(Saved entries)

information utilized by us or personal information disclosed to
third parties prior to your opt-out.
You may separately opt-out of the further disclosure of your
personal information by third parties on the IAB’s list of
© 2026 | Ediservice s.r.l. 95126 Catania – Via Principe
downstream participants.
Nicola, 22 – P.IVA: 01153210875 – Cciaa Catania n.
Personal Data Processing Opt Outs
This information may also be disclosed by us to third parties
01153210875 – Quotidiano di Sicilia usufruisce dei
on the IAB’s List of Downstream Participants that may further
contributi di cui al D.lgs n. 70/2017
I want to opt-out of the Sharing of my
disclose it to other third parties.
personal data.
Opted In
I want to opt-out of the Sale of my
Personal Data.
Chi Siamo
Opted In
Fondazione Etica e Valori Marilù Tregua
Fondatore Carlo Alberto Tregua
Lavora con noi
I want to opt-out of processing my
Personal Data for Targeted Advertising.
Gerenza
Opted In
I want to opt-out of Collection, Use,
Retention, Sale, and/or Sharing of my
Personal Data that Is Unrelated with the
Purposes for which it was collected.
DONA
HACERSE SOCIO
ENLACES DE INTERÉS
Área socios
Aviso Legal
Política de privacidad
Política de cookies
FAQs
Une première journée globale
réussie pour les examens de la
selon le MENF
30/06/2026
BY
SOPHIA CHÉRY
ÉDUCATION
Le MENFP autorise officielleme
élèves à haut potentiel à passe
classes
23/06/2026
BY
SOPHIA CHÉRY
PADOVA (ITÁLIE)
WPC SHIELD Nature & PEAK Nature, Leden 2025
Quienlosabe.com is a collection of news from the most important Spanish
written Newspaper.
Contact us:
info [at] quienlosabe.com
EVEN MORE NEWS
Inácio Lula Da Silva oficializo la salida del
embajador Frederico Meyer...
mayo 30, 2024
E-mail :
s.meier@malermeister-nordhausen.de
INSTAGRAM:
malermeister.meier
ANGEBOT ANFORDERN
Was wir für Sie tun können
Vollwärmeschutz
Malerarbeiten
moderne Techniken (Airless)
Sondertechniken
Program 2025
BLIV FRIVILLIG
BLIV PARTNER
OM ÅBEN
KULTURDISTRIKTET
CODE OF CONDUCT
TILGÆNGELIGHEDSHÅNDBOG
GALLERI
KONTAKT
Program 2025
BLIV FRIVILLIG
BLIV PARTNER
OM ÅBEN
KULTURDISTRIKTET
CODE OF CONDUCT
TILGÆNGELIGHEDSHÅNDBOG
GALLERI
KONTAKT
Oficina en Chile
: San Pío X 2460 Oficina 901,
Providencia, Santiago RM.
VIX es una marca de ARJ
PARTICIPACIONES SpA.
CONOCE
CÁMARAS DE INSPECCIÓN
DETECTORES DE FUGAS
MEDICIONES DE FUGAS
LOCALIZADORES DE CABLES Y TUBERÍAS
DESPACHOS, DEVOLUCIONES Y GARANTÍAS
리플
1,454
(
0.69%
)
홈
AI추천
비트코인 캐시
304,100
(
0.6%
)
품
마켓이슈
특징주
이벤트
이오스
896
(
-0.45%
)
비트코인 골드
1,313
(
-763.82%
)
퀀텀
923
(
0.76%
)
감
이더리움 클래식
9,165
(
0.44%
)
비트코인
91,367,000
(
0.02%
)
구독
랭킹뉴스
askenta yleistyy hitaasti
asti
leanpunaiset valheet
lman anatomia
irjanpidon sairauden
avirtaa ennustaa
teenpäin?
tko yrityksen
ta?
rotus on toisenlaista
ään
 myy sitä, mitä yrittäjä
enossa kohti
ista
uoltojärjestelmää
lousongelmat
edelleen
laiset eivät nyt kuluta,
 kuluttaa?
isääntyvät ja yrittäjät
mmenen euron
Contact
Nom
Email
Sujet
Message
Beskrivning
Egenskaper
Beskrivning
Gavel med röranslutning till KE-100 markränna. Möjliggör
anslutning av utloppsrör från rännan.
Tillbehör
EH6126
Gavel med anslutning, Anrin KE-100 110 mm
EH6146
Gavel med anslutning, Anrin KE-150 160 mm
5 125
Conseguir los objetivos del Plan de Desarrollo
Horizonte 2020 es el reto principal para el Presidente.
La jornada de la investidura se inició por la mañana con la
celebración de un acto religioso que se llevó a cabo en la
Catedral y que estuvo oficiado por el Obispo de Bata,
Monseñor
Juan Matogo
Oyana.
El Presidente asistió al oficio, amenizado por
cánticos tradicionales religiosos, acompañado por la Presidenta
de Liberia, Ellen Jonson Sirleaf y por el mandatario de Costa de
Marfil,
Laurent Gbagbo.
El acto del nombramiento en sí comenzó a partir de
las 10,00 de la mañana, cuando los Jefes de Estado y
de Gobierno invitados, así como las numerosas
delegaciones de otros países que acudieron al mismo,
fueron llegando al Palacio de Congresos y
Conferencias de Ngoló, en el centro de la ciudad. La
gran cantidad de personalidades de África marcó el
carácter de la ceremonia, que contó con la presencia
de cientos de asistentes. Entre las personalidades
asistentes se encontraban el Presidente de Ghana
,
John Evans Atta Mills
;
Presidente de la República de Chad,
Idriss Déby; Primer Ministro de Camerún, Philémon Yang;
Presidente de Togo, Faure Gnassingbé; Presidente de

Task directions. Find every line in the material that contains the word "your" and copy each of those lines in full. Matching is case-sensitive.

Response for this exercise.
third parties prior to your opt-out.
You may separately opt-out of the further disclosure of your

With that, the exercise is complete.